Мария едет к Верес. Давно мечтала она увидеть товарку по искусству. Долго наряжалась в белую, расшитую своими узорами блузу, белый же дареный платок с цветами. Долго и трудно усаживалась в инвалидный «круглый» «Запорожец» моего отца, на котором я приехал из Киева. И с негнущейся ногой своей и костылем поехала торжественно, как за границу, в соседнее село верст за десять. Она готовилась к этому путешествию лет пять, а то и больше.
Верес мы не застали в сельском доме – видно, была там, на квартире. Мария расстроилась: «Теперь не увижу ее». А я подумал: хорошо, что разочаровала невстреча, а не встреча, и повернул в Болотню. Заблудившись в полях, спросил у работавших женщин дорогу.
«А кого везете?» – «Примаченку!» – «Марию?» И вдруг, сорвавшись с места, кругленькая, как картофелина, старушка заспешила к машине.
«Мария Авксентьевна, вы помните меня?

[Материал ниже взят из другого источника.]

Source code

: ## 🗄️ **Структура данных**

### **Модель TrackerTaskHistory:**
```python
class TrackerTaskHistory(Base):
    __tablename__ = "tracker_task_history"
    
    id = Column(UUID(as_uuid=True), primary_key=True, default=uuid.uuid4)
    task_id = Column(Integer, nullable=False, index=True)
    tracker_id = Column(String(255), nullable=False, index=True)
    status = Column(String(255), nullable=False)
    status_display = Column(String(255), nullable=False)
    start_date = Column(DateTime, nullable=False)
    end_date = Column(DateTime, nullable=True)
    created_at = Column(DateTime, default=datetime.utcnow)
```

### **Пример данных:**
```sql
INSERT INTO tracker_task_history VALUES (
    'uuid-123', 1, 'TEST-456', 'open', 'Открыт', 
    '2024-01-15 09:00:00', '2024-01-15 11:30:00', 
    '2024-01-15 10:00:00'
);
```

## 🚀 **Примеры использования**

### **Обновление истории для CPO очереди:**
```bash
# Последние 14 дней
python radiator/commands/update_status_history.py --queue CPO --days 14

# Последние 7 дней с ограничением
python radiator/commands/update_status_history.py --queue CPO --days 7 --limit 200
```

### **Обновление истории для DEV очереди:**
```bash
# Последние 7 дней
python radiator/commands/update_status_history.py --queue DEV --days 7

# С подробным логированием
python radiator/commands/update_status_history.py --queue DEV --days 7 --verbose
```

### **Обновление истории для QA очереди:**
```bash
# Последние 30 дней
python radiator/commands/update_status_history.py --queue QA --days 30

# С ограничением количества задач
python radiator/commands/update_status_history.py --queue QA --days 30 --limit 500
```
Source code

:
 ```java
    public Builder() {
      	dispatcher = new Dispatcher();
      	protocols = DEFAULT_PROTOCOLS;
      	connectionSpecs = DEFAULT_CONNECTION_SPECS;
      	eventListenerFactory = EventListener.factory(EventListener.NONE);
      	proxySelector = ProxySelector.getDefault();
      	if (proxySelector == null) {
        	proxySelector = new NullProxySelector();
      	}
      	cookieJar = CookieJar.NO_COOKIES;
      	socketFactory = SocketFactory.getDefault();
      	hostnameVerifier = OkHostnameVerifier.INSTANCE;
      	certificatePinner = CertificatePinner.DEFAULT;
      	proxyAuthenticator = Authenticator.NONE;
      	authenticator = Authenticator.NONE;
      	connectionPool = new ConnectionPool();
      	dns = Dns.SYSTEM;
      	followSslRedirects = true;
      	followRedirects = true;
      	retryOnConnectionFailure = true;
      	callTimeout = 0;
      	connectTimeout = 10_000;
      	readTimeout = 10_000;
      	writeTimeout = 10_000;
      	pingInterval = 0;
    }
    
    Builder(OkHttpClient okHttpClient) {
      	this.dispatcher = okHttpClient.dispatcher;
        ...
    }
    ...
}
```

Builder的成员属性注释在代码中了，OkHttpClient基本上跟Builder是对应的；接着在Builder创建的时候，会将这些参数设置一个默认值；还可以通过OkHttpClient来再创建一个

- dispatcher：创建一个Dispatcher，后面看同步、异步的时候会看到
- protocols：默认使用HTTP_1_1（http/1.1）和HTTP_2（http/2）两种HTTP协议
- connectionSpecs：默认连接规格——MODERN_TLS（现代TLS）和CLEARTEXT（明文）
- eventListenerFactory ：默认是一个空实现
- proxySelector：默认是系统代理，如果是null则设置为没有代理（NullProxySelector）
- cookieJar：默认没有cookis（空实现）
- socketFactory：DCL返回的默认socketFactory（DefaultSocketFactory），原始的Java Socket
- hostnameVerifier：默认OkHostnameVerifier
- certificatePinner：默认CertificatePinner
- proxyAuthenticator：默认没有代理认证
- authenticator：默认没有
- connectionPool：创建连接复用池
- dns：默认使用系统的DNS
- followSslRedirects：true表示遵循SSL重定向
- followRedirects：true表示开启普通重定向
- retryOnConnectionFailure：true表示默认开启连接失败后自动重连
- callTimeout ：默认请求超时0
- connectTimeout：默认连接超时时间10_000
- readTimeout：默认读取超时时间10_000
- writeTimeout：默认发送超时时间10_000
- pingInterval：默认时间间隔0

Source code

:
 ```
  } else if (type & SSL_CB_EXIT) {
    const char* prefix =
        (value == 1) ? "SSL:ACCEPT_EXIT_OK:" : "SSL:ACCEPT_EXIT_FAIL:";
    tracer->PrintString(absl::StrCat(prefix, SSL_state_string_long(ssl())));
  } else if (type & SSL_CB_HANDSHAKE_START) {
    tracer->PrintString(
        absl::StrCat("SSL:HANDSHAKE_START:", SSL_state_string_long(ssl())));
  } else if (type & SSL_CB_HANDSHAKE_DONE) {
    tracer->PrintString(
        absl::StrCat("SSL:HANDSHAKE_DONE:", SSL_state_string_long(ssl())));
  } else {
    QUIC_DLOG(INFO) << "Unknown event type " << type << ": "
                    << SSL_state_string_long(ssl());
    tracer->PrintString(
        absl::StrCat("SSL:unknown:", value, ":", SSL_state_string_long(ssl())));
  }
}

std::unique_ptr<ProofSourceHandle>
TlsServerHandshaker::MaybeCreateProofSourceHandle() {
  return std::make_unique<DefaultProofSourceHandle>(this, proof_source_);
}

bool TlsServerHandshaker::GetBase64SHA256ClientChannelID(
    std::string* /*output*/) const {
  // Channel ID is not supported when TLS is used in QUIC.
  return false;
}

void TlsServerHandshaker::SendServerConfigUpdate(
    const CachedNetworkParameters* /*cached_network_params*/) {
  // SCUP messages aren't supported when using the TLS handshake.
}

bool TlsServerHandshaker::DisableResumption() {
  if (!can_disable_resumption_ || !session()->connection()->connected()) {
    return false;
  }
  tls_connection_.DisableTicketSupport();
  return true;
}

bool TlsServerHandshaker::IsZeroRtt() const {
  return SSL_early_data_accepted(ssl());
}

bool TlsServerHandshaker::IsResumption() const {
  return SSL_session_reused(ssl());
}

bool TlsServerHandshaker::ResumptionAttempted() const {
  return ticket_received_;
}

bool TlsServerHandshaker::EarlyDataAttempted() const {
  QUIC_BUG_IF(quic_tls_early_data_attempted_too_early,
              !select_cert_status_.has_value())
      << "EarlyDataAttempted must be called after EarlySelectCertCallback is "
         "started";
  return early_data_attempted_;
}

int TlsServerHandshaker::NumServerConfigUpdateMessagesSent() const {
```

Мы вместе в Иванкове до войны вышивали в артели рушники». Потом она поцеловала большую, натруженную костылем и кистью руку и заговорила быстро, как молитву: «Чтоб у вас руки не болели, какую красоту вы робите…»
На пути домой Мария, размягченная признанием ее труда, сказала: «Она была такая ладная, молодая. А все работала и жила, и от жизни и работы износилась вся. Как я».
Председатель вернулся с поля. Виктора Кузьмича старики хвалили, хотя он и пришлый. Симпатичный оказался человек и молодой. Школу окончил с медалью, сельхозинститут – с отличием, звали в аспирантуру, не захотел быть средним ученым, а хотел сначала поработать, и его затянуло. «Но я не обижаюсь, наука не пострадает, а тут надо помочь хозяйству. Колхоз “столичный”, рядом с райцентром – утекают кадры». Он сказал про текучесть, но прозвучало по-украински «утiкають», и получилось, что бегут, и колхоз пока третий в районе с конца.
Федора председатель хвалил за трудолюбие и добросовестность, за то, что любое колхозное делает «как свое». Хотел было поставить его бригадиром, но организаторских способностей мало, а совести у Примаченко много. Всех понимает и за всех дорабатывает. Заставить не может.
«Чего заставлять, если человек не любит землю? А колхоз – это тоже организация, и надо ей помогать, – говорит Федор жене Кате, когда та сокрушается, что документы в организацию художников пять раз брали, а всё не принимают. – Как на бумаге надо рисовать, так и на земельце тоже. С талантом».
Председатель обещал Федора на открытие выставки в Москве отпустить, подменив хорошим работником (чтоб Примаченко за телят не беспокоился)… А бывшую школу в Болотне под примаченковский музей отвести. Чтоб были там галерея, студия для деток, а может, и продавать картины по ценам худсалона удастся. Чтоб колхозу все-таки выгода!